# Document excerpt
Today, we are going to be taking a look at the new Pinecone Assistance. Now, Pinecone Assistance allows us to build AI assistance and augment them with additional documents and knowledge super easily. So that means that we can get AI assistance that suffer less from hallucinations, have more up-to-date knowledge, and can also answer questions about knowledge specific to our own use cases or our own organizations, by simply providing them with the source of that knowledge through PDF documents.
In this video, we're going to take a look at Pinecone Assistance and how we can use them in Python. Now, we're gonna be working through this notebook here. There will be a link to this in the comments below. But what we're first going to do is just install prerequisites.
So we have the Pinecone Client as usual, and then we also have this plugin, which allows us to use assistance through the usual Python Client. So we install those. I'm also going to be using this Pinecone Notebooks, which you'll see here. I'm just trying to authenticate or get my Pinecone API key within a notebook, which is kind of nice.

# Work instructions
Carry on the Pinecone Assistant walkthrough transcript from its last sentence, keeping the same spoken style.

# Provided material
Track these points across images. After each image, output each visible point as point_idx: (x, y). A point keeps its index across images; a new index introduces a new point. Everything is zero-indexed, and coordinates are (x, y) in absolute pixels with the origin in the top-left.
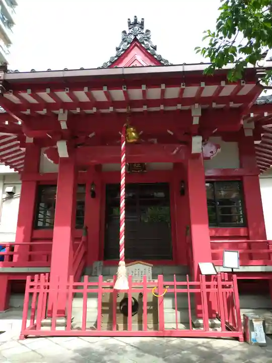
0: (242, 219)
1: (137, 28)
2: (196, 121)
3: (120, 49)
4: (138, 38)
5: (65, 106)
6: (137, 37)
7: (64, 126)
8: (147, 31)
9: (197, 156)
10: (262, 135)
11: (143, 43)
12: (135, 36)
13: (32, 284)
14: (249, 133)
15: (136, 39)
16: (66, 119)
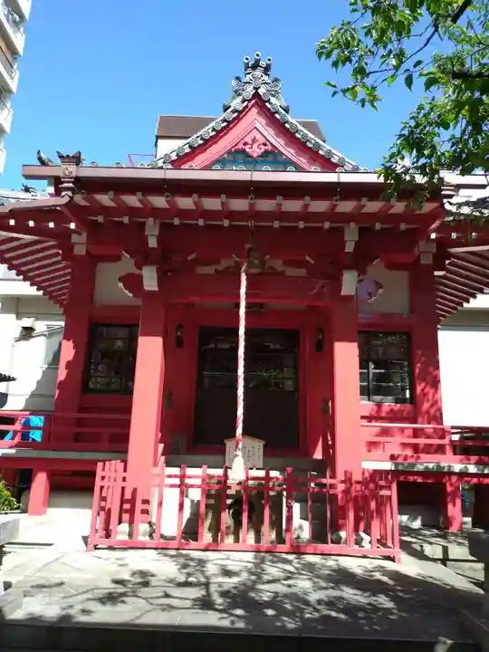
0: (408, 392)
1: (258, 73)
2: (350, 247)
3: (230, 107)
4: (261, 94)
5: (156, 212)
6: (259, 91)
7: (152, 243)
8: (276, 80)
9: (348, 298)
10: (447, 262)
11: (269, 101)
12: (256, 89)
13: (103, 474)
14: (427, 260)
15: (256, 95)
16: (157, 233)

# Output for this exercise
So I've already ran it, so it's not gonna do it again. But basically, API key is in Pinecone API key environment variable there. So now I can just initialize my client as per usual. And what we're going to be doing is building an AI research assistant. So first, I wanna see, okay, do I have any assistants already?
No, I don't. Now I'm gonna go ahead and actually create my AI research assistant. So I'm giving it this name. And I'm also adding this metadata in here. You don't need to do this. It's optional, so I can actually just remove it. But I'm adding it in there just so if others in the organization see this assistant, they can see who created it, and I can keep track of the version as well.
So I will run that. Cool, and we can see that it has been created. And it is ready. I can also check here. So I can pass in name my assistant to describe assistant. And we can just see that information again if we do need it. But yeah, we can move on to actually trying to interact with the assistant.
It won't work this first time, because we need to provide it with some knowledge before we start asking questions. But I do want to just go over what we are doing here. Okay, so we also have this new message object. And that message object allows us to pass in the content of our message, and allows us to specify whether it is us talking, i.e.
the user, or whether it is the assistant talking. So I'm going to be asking this question about Mixture 8x7b. So I put role user here. And I'm going to hit the chat completions method here with messages. I'm going to pass a list of my messages, which is just one for now.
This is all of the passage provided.